_YOUR OBJECTIVE_
Return, word for word, the line containing "Les enjeux liés aux" and every line after it through the last line of the records below.

_Transcribed page contents_

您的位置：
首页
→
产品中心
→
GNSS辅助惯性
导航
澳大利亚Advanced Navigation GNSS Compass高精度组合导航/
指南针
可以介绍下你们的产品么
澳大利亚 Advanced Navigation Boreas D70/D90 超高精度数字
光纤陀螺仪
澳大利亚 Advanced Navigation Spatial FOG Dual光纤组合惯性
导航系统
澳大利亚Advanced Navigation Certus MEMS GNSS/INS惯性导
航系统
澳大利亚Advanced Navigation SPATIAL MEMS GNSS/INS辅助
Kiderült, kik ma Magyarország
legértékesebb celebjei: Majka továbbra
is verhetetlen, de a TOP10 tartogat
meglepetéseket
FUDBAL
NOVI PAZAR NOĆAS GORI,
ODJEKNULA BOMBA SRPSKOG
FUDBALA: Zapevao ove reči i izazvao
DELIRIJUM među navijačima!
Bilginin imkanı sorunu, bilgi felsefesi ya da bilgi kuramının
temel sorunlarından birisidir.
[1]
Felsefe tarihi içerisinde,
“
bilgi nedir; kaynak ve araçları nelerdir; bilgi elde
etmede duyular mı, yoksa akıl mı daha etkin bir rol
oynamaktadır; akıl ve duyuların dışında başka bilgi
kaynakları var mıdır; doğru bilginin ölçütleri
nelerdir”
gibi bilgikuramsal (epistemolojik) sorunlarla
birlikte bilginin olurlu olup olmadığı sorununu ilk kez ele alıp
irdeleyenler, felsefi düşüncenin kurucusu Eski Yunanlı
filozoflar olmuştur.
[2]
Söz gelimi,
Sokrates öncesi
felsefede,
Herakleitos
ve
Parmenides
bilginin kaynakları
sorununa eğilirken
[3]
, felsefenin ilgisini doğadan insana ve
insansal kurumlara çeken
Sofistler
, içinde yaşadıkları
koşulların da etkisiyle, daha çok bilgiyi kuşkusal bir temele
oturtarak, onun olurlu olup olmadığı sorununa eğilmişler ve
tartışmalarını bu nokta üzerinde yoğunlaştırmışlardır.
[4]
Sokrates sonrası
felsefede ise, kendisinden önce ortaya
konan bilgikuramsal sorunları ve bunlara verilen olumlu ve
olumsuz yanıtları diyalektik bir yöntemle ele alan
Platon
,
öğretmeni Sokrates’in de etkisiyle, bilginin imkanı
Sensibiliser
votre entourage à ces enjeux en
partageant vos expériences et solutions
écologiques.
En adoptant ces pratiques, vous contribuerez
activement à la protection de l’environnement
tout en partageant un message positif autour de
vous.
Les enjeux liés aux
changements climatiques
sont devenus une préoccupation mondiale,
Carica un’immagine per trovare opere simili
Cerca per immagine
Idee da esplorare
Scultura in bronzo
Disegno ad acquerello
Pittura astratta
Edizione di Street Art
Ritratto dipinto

_TASK RESPONSE_
Les enjeux liés aux
changements climatiques
sont devenus une préoccupation mondiale,
Carica un’immagine per trovare opere simili
Cerca per immagine
Idee da esplorare
Scultura in bronzo
Disegno ad acquerello
Pittura astratta
Edizione di Street Art
Ritratto dipinto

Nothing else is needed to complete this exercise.